Tous le pressentent : une telle exigence n’est pas aussi passagère qu’un désir ordinaire peut l’être. Elle paraît d’abord inoffensive quand, dépouillée de toute propriété aisément descriptible, elle s’avance calme et sobre comme la prestance neutre d’Alboury. Le porteur de cette exigence n’a qu’un attribut, le seul qui compte, finalement, aux yeux des autres personnages de la pièce : l’attribut qui, par sa simple présence, déclenchera tout, jusqu’au feu d’artifice de la violence finale. Dans la pièce, ce seul attribut suffit à faire une menace de ce qui n’était qu’une exigence. Par la sobriété millimétrée de sa présence scénique, Alboury devient une surface de projection. En lui se réfléchissent tour à tour les fantasmes respectifs de Cal, d’Horn et de Léone, qui sont ainsi rendus intelligibles pour nous.

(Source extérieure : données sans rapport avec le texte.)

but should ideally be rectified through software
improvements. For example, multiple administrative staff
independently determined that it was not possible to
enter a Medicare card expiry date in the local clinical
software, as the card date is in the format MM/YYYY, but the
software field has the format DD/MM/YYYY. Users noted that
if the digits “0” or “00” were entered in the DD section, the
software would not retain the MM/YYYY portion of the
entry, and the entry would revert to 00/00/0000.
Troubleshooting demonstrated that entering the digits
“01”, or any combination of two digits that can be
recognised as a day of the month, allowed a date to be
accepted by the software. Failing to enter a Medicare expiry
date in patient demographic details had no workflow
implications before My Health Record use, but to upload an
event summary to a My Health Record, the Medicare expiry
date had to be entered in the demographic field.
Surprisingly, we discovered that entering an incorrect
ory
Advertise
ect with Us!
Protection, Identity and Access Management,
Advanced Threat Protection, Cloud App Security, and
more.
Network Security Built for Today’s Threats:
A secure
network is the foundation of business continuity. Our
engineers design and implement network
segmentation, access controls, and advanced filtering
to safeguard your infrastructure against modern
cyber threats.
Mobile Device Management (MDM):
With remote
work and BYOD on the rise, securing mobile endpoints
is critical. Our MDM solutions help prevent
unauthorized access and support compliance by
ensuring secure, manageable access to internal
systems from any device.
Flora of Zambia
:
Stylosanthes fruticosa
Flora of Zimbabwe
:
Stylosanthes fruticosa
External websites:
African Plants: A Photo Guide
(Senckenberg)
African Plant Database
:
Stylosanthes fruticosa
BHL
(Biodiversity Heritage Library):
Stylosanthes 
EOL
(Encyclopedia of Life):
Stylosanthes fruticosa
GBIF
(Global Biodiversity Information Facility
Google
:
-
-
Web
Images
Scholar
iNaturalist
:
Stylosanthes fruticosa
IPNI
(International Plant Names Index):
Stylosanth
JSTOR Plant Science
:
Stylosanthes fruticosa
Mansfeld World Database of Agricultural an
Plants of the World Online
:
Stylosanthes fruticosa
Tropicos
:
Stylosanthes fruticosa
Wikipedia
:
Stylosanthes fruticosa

Si cette mise en scène raconte des désirs pour parler de combat, c’est peut-être pour montrer avec ironie que la pièce elle-même ne parle qu’obliquement de la culpabilité coloniale occidentale. Sans rien en dire frontalement, cette mise en scène habile joue avec le sentiment de cette culpabilité, en le laissant simplement s’exprimer via la désapprobation, rassurante et satisfaisante de facilité, que nous formulons inévitablement vis-à-vis de la conduite de Cal, d’Horn et même de Léone. Un fantasme nomme toujours à la fois un désir et un interdit. Ici, le vieux fantasme théâtral de purification fait retour. Et pourtant, jamais le désir de faire cesser le poids d’une culpabilité n’excusera que l’on s’innocente à si bon compte du lourd héritage occidental. Notre désir d’acquittement reste donc interdit : on n’est pas quitte des méfaits impérialistes pour avoir désapprouvé les abus de trois personnages depuis la pénombre d’un fauteuil confortable.

Par une curieuse inversion, cette pièce que l’on croyait cathartique s’avère diagnostique. Telle est l’oblique énonciation des désirs que Laurent Vacher puise chez Koltès. Sa mise en scène nous piège finalement moins au jeu des désirs des personnages qu’au jeu des nôtres, si occidentaux : faire de la couleur de peau la cause de l’explosion ne vise-t-il pas inconsciemment à en disculper ceux que nous disons hautement désapprouver ? On dit parfois que dans Combats de nègres et de chiens, c’est la peur suscitée par la couleur de peau d’Alboury qui entraîne l’escalade. Mais l’attribut qui caractérise le personnage si épuré d’Alboury est-il sa couleur de peau, ou est-il seulement son insistance, plus universelle ? Et que signifie que l’on fasse de cette pièce une pièce sur la peur de l’Autre, plutôt que sur la détermination de sa Demande ? Pour qui, des personnages ou des spectateurs, cette poudrière était-elle finalement un piège ? Il fallait la finesse d’une mise en scène de Laurent Vacher pour que ces questions soient ouvertes.